**REQUIREMENT:**
Retype, without any change, the passage of the discussion on support resources for military victims that starts with the words "1.  Charles Lay" and ends with "for women veterans.".

**GIVEN TEXT:**
Is there a repository of best practices when handling military victims publicy available, particularly for newer Victim Advocates?
1.  Charles Lay
 If you have an Active Duty installation, reach out to the Sexual Assault Response Coordinator (SARC) for that post. However, not all states have an Active Duty installation, but every state and territory has a National Guard, and they have a SARC that you could reach out to for information and assistance. All SARCs in the Department of Defense provide services to any victim of sexual assault from any branch of the service (or their dependents 18 years old or older) that contact them. For veterans that are out of the military already, the VA Hospitals and VET Centers have resources available to provide services. Contact them and speak with them about their Military Sexual Trauma (MST) services. They even are improving their services offered specifically for women veterans.
2.  Charles Lay
 I know this is an old thread, but there are a couple of other resources as well. The DoD Safe Helpline at safehelpline.org is a good resource for military first responder contacts, and they have free materials that they will ship to you to advertise their program. They also have an app that can be downloaded for free from your phone's app store. The app has a lot of information and will allow a person to set up different exercise plans as a means of coping.

**DATA PROVIDED:**
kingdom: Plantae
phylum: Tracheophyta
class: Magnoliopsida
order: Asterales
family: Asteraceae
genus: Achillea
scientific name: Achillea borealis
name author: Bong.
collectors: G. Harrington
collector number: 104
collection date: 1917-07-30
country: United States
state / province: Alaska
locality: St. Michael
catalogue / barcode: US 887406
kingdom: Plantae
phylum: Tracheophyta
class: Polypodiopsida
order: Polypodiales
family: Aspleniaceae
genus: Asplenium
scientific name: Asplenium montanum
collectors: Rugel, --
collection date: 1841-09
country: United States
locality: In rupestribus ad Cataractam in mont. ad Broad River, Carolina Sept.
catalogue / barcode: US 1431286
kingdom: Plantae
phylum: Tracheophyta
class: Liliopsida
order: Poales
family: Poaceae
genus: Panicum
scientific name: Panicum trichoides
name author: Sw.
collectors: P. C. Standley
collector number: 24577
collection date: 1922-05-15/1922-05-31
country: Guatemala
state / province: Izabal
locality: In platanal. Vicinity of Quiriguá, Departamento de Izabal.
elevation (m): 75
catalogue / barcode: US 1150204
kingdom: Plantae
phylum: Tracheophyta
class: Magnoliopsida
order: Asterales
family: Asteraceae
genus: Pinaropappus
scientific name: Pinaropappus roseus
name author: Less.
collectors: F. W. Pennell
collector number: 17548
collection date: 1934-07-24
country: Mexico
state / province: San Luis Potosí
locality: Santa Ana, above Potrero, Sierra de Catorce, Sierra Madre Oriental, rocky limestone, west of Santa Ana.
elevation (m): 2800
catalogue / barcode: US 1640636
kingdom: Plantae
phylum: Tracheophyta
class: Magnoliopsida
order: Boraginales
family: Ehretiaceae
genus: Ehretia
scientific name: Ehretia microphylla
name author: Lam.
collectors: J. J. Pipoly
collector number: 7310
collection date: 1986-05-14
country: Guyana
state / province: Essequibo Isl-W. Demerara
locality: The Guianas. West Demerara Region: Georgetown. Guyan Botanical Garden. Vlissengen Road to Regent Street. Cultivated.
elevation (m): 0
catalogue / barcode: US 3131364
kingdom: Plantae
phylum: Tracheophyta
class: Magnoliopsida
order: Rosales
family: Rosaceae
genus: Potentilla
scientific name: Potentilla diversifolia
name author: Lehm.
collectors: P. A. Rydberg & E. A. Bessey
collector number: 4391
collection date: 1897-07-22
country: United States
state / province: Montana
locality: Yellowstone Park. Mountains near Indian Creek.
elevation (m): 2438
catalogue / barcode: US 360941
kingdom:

**REPLY:**
1.  Charles Lay
 If you have an Active Duty installation, reach out to the Sexual Assault Response Coordinator (SARC) for that post. However, not all states have an Active Duty installation, but every state and territory has a National Guard, and they have a SARC that you could reach out to for information and assistance. All SARCs in the Department of Defense provide services to any victim of sexual assault from any branch of the service (or their dependents 18 years old or older) that contact them. For veterans that are out of the military already, the VA Hospitals and VET Centers have resources available to provide services. Contact them and speak with them about their Military Sexual Trauma (MST) services. They even are improving their services offered specifically for women veterans.